By Rick Riozza
Wine has always been in a world of collaboration. Simple enough as when God provided the hardware and prompted man to tinker around, wine is a great example of teamwork, relationship, and alliance that provides joy to the world.
And besides a blending of human talents to the product, wine is blended in many different ways. At its most basic, vintners blend wine made from different grapes and different vintages in order to add more complexity to the aroma, flavor and texture of wine.
So jump to late August 2013 at Hollywood’s Chateau Marmont where SAVED Wine was introduced to the world. SAVED brought together Scott Campbell, a famous New York tattoo artist, who has inked the likes of Johnny Depp, Jennifer Aniston and Kanye West, and, Clay Brock, the winemaker for Wild Horse Winery, to team up on a designed bottle of wine that utilizes Rhone and Bordeaux style combinations with California’s favorite Zinfandel.
SAVED is named for Campbell’s Brooklyn, New York tattoo studio. And now he has left his mark on wine bottle design that is the talk of the wine town along with the flavor profile of the vino itself. For sure, it’s a very tasty wine at around $20.
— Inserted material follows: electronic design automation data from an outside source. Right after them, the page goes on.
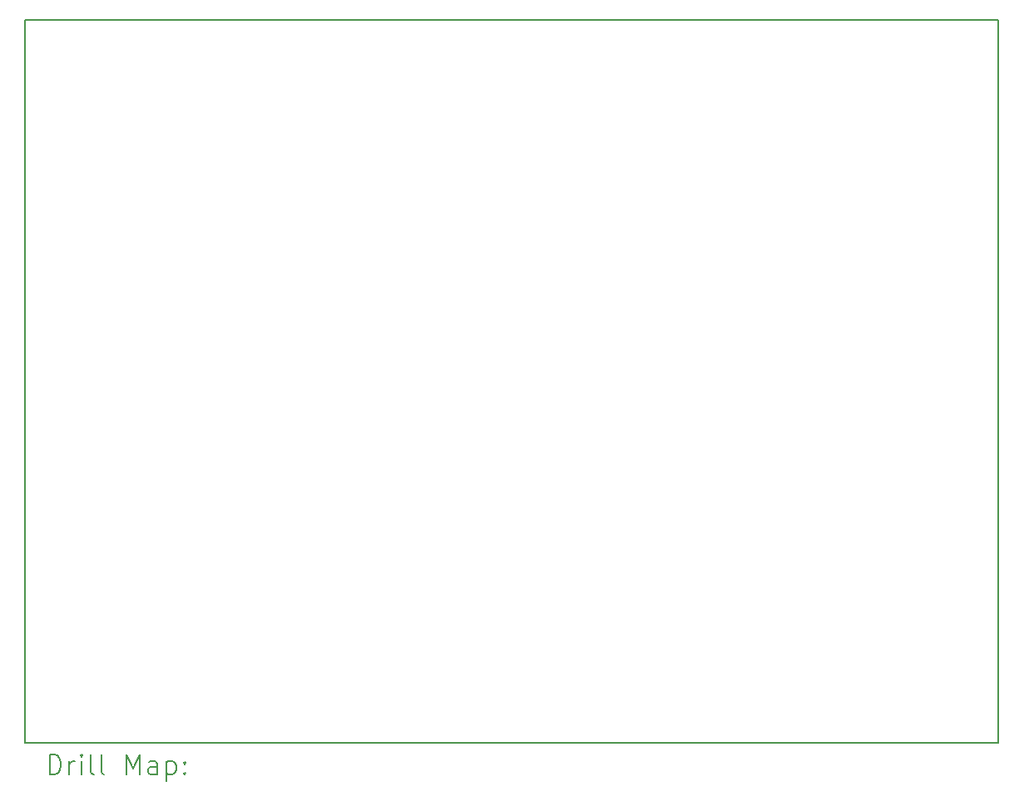
<source format=gbr>
%FSLAX45Y45*%
G04 Gerber Fmt 4.5, Leading zero omitted, Abs format (unit mm)*
G04 Created by KiCad (PCBNEW 6.0.5-a6ca702e91~116~ubuntu20.04.1) date 2022-05-31 08:00:06*
%MOMM*%
%LPD*%
G01*
G04 APERTURE LIST*
%TA.AperFunction,Profile*%
%ADD10C,0.200000*%
%TD*%
%ADD11C,0.200000*%
G04 APERTURE END LIST*
D10*
X11938000Y-8636000D02*
X21844000Y-8636000D01*
X21844000Y-8636000D02*
X21844000Y-16002000D01*
X21844000Y-16002000D02*
X11938000Y-16002000D01*
X11938000Y-16002000D02*
X11938000Y-8636000D01*
D11*
X12185619Y-16322476D02*
X12185619Y-16122476D01*
X12233238Y-16122476D01*
X12261809Y-16132000D01*
X12280857Y-16151048D01*
X12290381Y-16170095D01*
X12299905Y-16208190D01*
X12299905Y-16236762D01*
X12290381Y-16274857D01*
X12280857Y-16293905D01*
X12261809Y-16312952D01*
X12233238Y-16322476D01*
X12185619Y-16322476D01*
X12385619Y-16322476D02*
X12385619Y-16189143D01*
X12385619Y-16227238D02*
X12395143Y-16208190D01*
X12404667Y-16198667D01*
X12423714Y-16189143D01*
X12442762Y-16189143D01*
X12509428Y-16322476D02*
X12509428Y-16189143D01*
X12509428Y-16122476D02*
X12499905Y-16132000D01*
X12509428Y-16141524D01*
X12518952Y-16132000D01*
X12509428Y-16122476D01*
X12509428Y-16141524D01*
X12633238Y-16322476D02*
X12614190Y-16312952D01*
X12604667Y-16293905D01*
X12604667Y-16122476D01*
X12738000Y-16322476D02*
X12718952Y-16312952D01*
X12709428Y-16293905D01*
X12709428Y-16122476D01*
X12966571Y-16322476D02*
X12966571Y-16122476D01*
X13033238Y-16265333D01*
X13099905Y-16122476D01*
X13099905Y-16322476D01*
X13280857Y-16322476D02*
X13280857Y-16217714D01*
X13271333Y-16198667D01*
X13252286Y-16189143D01*
X13214190Y-16189143D01*
X13195143Y-16198667D01*
X13280857Y-16312952D02*
X13261809Y-16322476D01*
X13214190Y-16322476D01*
X13195143Y-16312952D01*
X13185619Y-16293905D01*
X13185619Y-16274857D01*
X13195143Y-16255809D01*
X13214190Y-16246286D01*
X13261809Y-16246286D01*
X13280857Y-16236762D01*
X13376095Y-16189143D02*
X13376095Y-16389143D01*
X13376095Y-16198667D02*
X13395143Y-16189143D01*
X13433238Y-16189143D01*
X13452286Y-16198667D01*
X13461809Y-16208190D01*
X13471333Y-16227238D01*
X13471333Y-16284381D01*
X13461809Y-16303428D01*
X13452286Y-16312952D01*
X13433238Y-16322476D01*
X13395143Y-16322476D01*
X13376095Y-16312952D01*
X13557048Y-16303428D02*
X13566571Y-16312952D01*
X13557048Y-16322476D01*
X13547524Y-16312952D01*
X13557048Y-16303428D01*
X13557048Y-16322476D01*
X13557048Y-16198667D02*
X13566571Y-16208190D01*
X13557048Y-16217714D01*
X13547524Y-16208190D01*
X13557048Y-16198667D01*
X13557048Y-16217714D01*
M02*

</source>
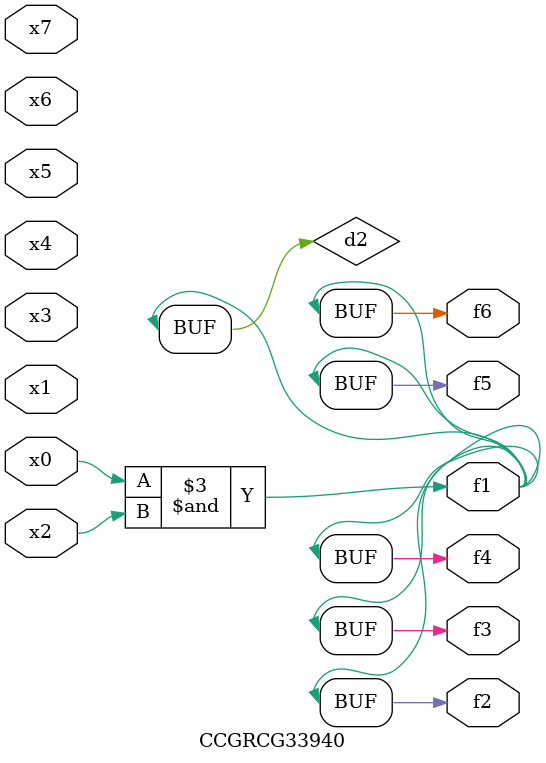
<source format=v>
module CCGRCG33940(
	input x0, x1, x2, x3, x4, x5, x6, x7,
	output f1, f2, f3, f4, f5, f6
);

	wire d1, d2;

	nor (d1, x3, x6);
	and (d2, x0, x2);
	assign f1 = d2;
	assign f2 = d2;
	assign f3 = d2;
	assign f4 = d2;
	assign f5 = d2;
	assign f6 = d2;
endmodule

</source>
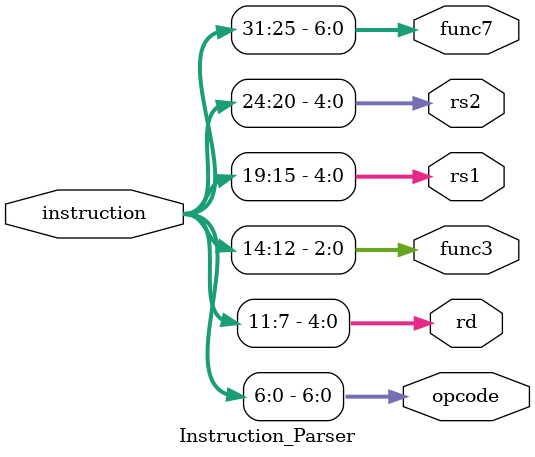
<source format=v>
module Instruction_Parser
  (
    input [31:0] instruction,
    
    output [6:0] opcode,
    output [4:0] rd,
    output [2:0] func3,
    output [4:0] rs1,
    output [4:0] rs2,
    output [6:0] func7
  );
  
  assign opcode = instruction[6:0];
  assign rd = instruction[11:7];
  assign func3 = instruction[14:12];
  assign rs1 = instruction[19:15];
  assign rs2 = instruction[24:20];
  assign func7 = instruction[31:25];
  
endmodule
</source>
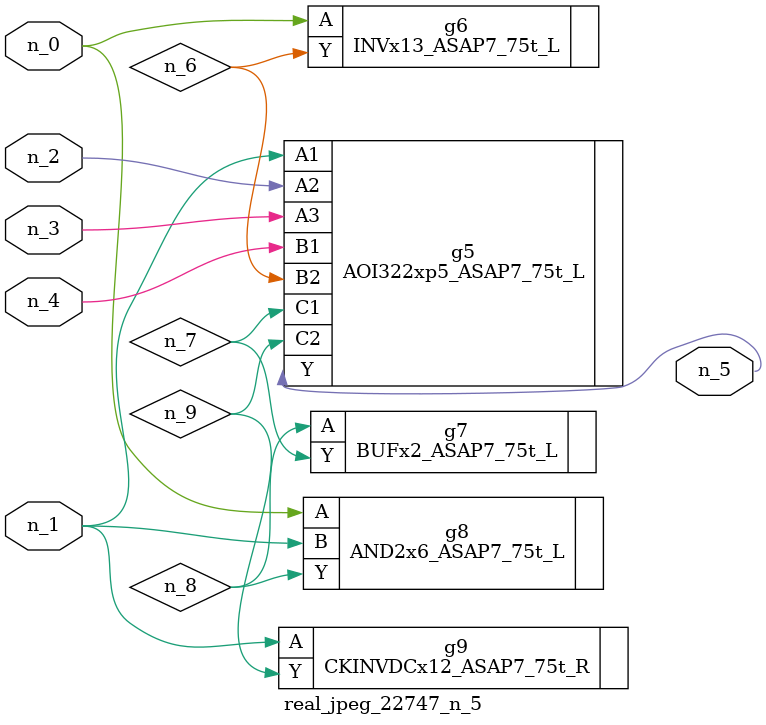
<source format=v>
module real_jpeg_22747_n_5 (n_4, n_0, n_1, n_2, n_3, n_5);

input n_4;
input n_0;
input n_1;
input n_2;
input n_3;

output n_5;

wire n_8;
wire n_6;
wire n_7;
wire n_9;

INVx13_ASAP7_75t_L g6 ( 
.A(n_0),
.Y(n_6)
);

AND2x6_ASAP7_75t_L g8 ( 
.A(n_0),
.B(n_1),
.Y(n_8)
);

AOI322xp5_ASAP7_75t_L g5 ( 
.A1(n_1),
.A2(n_2),
.A3(n_3),
.B1(n_4),
.B2(n_6),
.C1(n_7),
.C2(n_9),
.Y(n_5)
);

CKINVDCx12_ASAP7_75t_R g9 ( 
.A(n_1),
.Y(n_9)
);

BUFx2_ASAP7_75t_L g7 ( 
.A(n_8),
.Y(n_7)
);


endmodule
</source>
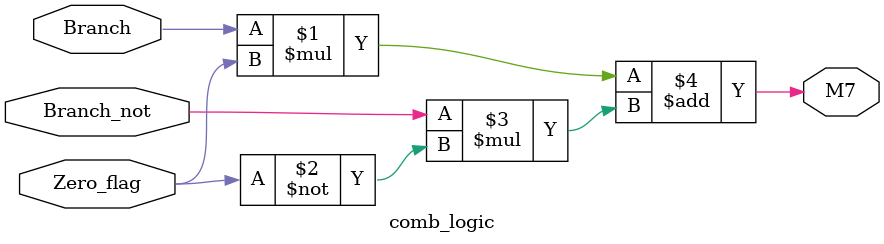
<source format=v>
`timescale 1ns / 1ps
module comb_logic(
    Branch,
    Zero_flag,
    Branch_not,
    M7
);

input Branch;
input Zero_flag;
input Branch_not;
output M7;



assign M7=(Branch*Zero_flag)+(Branch_not*(~Zero_flag));


endmodule

</source>
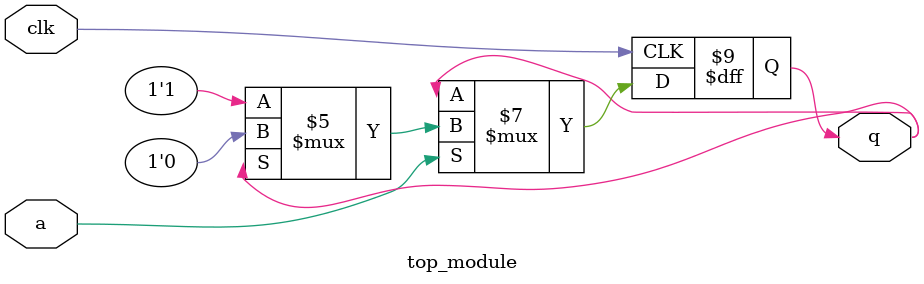
<source format=sv>
module top_module (
    input clk,
    input a,
    output reg q
);

always @(posedge clk) begin
    if (a == 1) begin
        if (q == 0)
            q <= 1;
        else
            q <= 0;
    end
end

endmodule

</source>
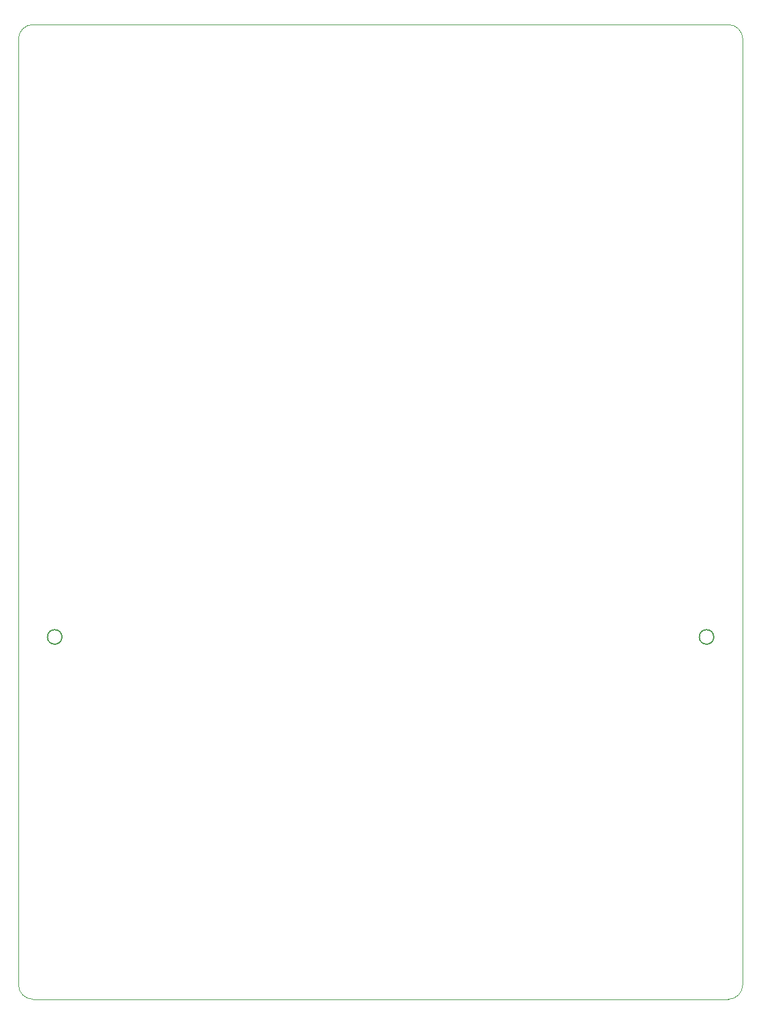
<source format=gbr>
%TF.GenerationSoftware,KiCad,Pcbnew,(6.0.7)*%
%TF.CreationDate,2023-05-25T00:24:43-04:00*%
%TF.ProjectId,Big_Keys_Keyboard,4269675f-4b65-4797-935f-4b6579626f61,rev?*%
%TF.SameCoordinates,Original*%
%TF.FileFunction,Profile,NP*%
%FSLAX46Y46*%
G04 Gerber Fmt 4.6, Leading zero omitted, Abs format (unit mm)*
G04 Created by KiCad (PCBNEW (6.0.7)) date 2023-05-25 00:24:43*
%MOMM*%
%LPD*%
G01*
G04 APERTURE LIST*
%TA.AperFunction,Profile*%
%ADD10C,0.100000*%
%TD*%
%TA.AperFunction,Profile*%
%ADD11C,0.150000*%
%TD*%
G04 APERTURE END LIST*
D10*
X176000000Y-40500000D02*
X176000000Y-171000000D01*
X174000000Y-173000000D02*
X78000000Y-173000000D01*
D11*
X82000000Y-123000000D02*
G75*
G03*
X82000000Y-123000000I-1000000J0D01*
G01*
D10*
X78000000Y-38500000D02*
G75*
G03*
X76000000Y-40500000I0J-2000000D01*
G01*
X78000000Y-38500000D02*
X174000000Y-38500000D01*
X174000000Y-173000000D02*
G75*
G03*
X176000000Y-171000000I0J2000000D01*
G01*
X76000000Y-171000000D02*
G75*
G03*
X78000000Y-173000000I2000000J0D01*
G01*
X76000000Y-171000000D02*
X76000000Y-40500000D01*
D11*
X172000000Y-123000000D02*
G75*
G03*
X172000000Y-123000000I-1000000J0D01*
G01*
D10*
X176000000Y-40500000D02*
G75*
G03*
X174000000Y-38500000I-2000000J0D01*
G01*
M02*

</source>
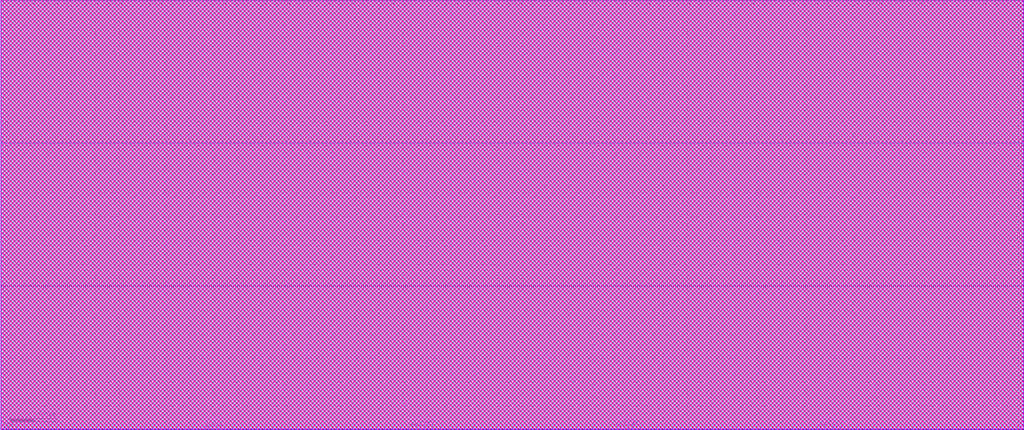
<source format=lef>
##
## LEF for PtnCells ;
## created by Innovus v20.11-s130_1 on Wed Jan 15 20:07:57 2025
##

VERSION 5.8 ;

BUSBITCHARS "[]" ;
DIVIDERCHAR "/" ;

MACRO BATCHARGERcore
  CLASS BLOCK ;
  SIZE 864.000000 BY 363.200000 ;
  FOREIGN BATCHARGERcore 0.000000 0.000000 ;
  ORIGIN 0 0 ;
  SYMMETRY X Y R90 ;
  PIN iforcedbat
    DIRECTION OUTPUT ;
    USE SIGNAL ;
    PORT
      LAYER metal2 ;
        RECT 0.100000 362.680000 0.300000 363.200000 ;
    END
  END iforcedbat
  PIN vsensbat
    DIRECTION INPUT ;
    USE SIGNAL ;
    PORT
      LAYER metal2 ;
        RECT 863.700000 362.680000 863.900000 363.200000 ;
    END
  END vsensbat
  PIN vin
    DIRECTION INPUT ;
    USE SIGNAL ;
    PORT
      LAYER metal2 ;
        RECT 0.100000 0.000000 0.300000 0.520000 ;
    END
  END vin
  PIN vbattemp
    DIRECTION INPUT ;
    USE SIGNAL ;
    PORT
      LAYER metal3 ;
        RECT 863.480000 0.100000 864.000000 0.300000 ;
    END
  END vbattemp
  PIN en
    DIRECTION INPUT ;
    USE SIGNAL ;
    PORT
      LAYER metal3 ;
        RECT 863.480000 362.900000 864.000000 363.100000 ;
    END
  END en
  PIN sel[3]
    DIRECTION INPUT ;
    USE SIGNAL ;
    PORT
      LAYER metal2 ;
        RECT 345.700000 0.000000 345.900000 0.520000 ;
    END
  END sel[3]
  PIN sel[2]
    DIRECTION INPUT ;
    USE SIGNAL ;
    PORT
      LAYER metal2 ;
        RECT 518.500000 0.000000 518.700000 0.520000 ;
    END
  END sel[2]
  PIN sel[1]
    DIRECTION INPUT ;
    USE SIGNAL ;
    PORT
      LAYER metal2 ;
        RECT 691.300000 0.000000 691.500000 0.520000 ;
    END
  END sel[1]
  PIN sel[0]
    DIRECTION INPUT ;
    USE SIGNAL ;
    PORT
      LAYER metal2 ;
        RECT 863.700000 0.000000 863.900000 0.520000 ;
    END
  END sel[0]
  PIN pgnd
    DIRECTION INOUT ;
    USE SIGNAL ;
    PORT
      LAYER metal2 ;
        RECT 172.900000 0.000000 173.100000 0.520000 ;
    END
  END pgnd
  PIN dvdd
    DIRECTION INOUT ;
    USE POWER ;
    PORT
      LAYER metal3 ;
        RECT 863.480000 242.100000 864.000000 242.300000 ;
    END
  END dvdd
  PIN dgnd
    DIRECTION INOUT ;
    USE GROUND ;
    PORT
      LAYER metal3 ;
        RECT 863.480000 121.300000 864.000000 121.500000 ;
    END
  END dgnd
  OBS
    LAYER metal1 ;
      RECT 0.000000 0.000000 864.000000 363.200000 ;
    LAYER metal2 ;
      RECT 0.500000 362.480000 863.500000 363.200000 ;
      RECT 0.000000 0.720000 864.000000 362.480000 ;
      RECT 691.700000 0.000000 863.500000 0.720000 ;
      RECT 518.900000 0.000000 691.100000 0.720000 ;
      RECT 346.100000 0.000000 518.300000 0.720000 ;
      RECT 173.300000 0.000000 345.500000 0.720000 ;
      RECT 0.500000 0.000000 172.700000 0.720000 ;
    LAYER metal3 ;
      RECT 0.000000 362.700000 863.280000 363.200000 ;
      RECT 0.000000 242.500000 864.000000 362.700000 ;
      RECT 0.000000 241.900000 863.280000 242.500000 ;
      RECT 0.000000 121.700000 864.000000 241.900000 ;
      RECT 0.000000 121.100000 863.280000 121.700000 ;
      RECT 0.000000 0.500000 864.000000 121.100000 ;
      RECT 0.000000 0.000000 863.280000 0.500000 ;
    LAYER metal4 ;
      RECT 0.000000 0.000000 864.000000 363.200000 ;
    LAYER metal5 ;
      RECT 0.000000 0.000000 864.000000 363.200000 ;
    LAYER metal6 ;
      RECT 0.000000 0.000000 864.000000 363.200000 ;
    LAYER metal7 ;
      RECT 0.000000 0.000000 864.000000 363.200000 ;
    LAYER metal8 ;
      RECT 0.000000 0.000000 864.000000 363.200000 ;
  END
END BATCHARGERcore

END LIBRARY

</source>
As the wine steward at Pavilions in Rancho Mirage, I see the recent popularity of Prisoner, a red wine blend I’ve written about—a previous Orin Swift wine that continues to be made and simply woos the red wine fanatics. It is wonderfully tasty, but comes with a $40 price tag. Now enter—SAVED.
So—I come dragging into Pavilions on an early Sunday morning (that’s how serious Pavilions is about their wine program when they have a wine steward around at that time!) and I see a wine enthusiast (yes—I can always tell when one has the luxury of browsing) shopping for wine and indeed picking up a bottle of SAVED.
Ironically, I was just sent a sample of this wine to review (thus this article), so I dashed up to the gentlemen, Javier—who recently moved down here with his family from Paso Robles, an area that houses its own share of great wineries, and asked him how did he know about this wine and he answered that his brother had recommended it and it is the “bomb”.
I agreed. Such a delicious wine with wonderful acidity: a wine that can be enjoyed on its own and accompany any sturdy dinner. Right out of the gate, I got a whiff of a European candy cane, then came the “Bordeaux” famous cassis scent, then black olive, then black pepper. On the palate, a nice tart cranberry with raspberry, red cassis, all around vanilla. Full-bodied and a smooth quaff with an extended finish of plush plum, coffee and oak.
The winery’s tasting notes include, “An eclectic blend of grapes deliver rich color and full-bodied flavors: red currant, black cherry and black olive. Soft tannins balance well with distinct oak flavors—French oak for vanilla and coconut; American oak for caramel, crème brûlée and coffee. 31% Zinfandel, 23% Carignane,12% Petite Sirah, 11% Malbec, 10% Merlot, 9% Petit Verdot, 2% Mixed Blacks,1% Ruby Cabernet, 1% Syrah. The alcohol level is around 15.2%”
The bottle is etched rather than having a label. Around the edged ring it says “Reverence of beauty, eradication of doubt through systems of superstition, adversities exiled by incantations of compassion and tenacity of heart”.
SAVED also makes a rosé wine. Campbell calls “a pink wine for tough guys,”
The following is an excerpt from pastemagazine.com from an interview by Lindsey Grossman of Scott Campbell:
As a collaboration between you and winemaker Clay Brock, how much of a say do you have in the wines? How much of a say does he have in the art?
Campbell: I think we are both very respectful of each other’s craft. He doesn’t direct me in the artwork and I am surely not about to tell him how he should make wine, but he certainly inspired a lot of the story and “juju” that went into the design.
I love the artwork on the bottles. Can you explain the meaning behind your designs?
Campbell: Oh man, there are so many little stories and references in there. Some about Clay and his craft, some about me and my creative process; my wife, Lake, gets a little nod in there somewhere. Altogether I just wanted to make references to the idea that whatever thoughts and intentions you put out into the world will manifest themselves in one way or another, so make sure they’re positive.
It says on your site that you’re inspired by the enduring symbolism that wine brings to our tables. That’s a beautiful sentiment. Can you talk a bit more about what you mean by that?
Campbell: I guess I like the role wine has played throughout history as a symbol of romance and indulgence. Uncorking a bottle of wine is a sort of signal that everyone being poured is family. There’s no judgment being passed, so smile at whomever you’re with and don’t take anything too seriously from that point forward.
What’s your beverage of choice (when you’re not sipping on Saved)?
Favorite ink on your body?
Campbell: I have a small tattoo on my leg that a buddy of mine did years ago. He did it by hand, and it came out so terrible that he felt bad and tattooed “sorry” underneath it. It’s a perfect tattoo.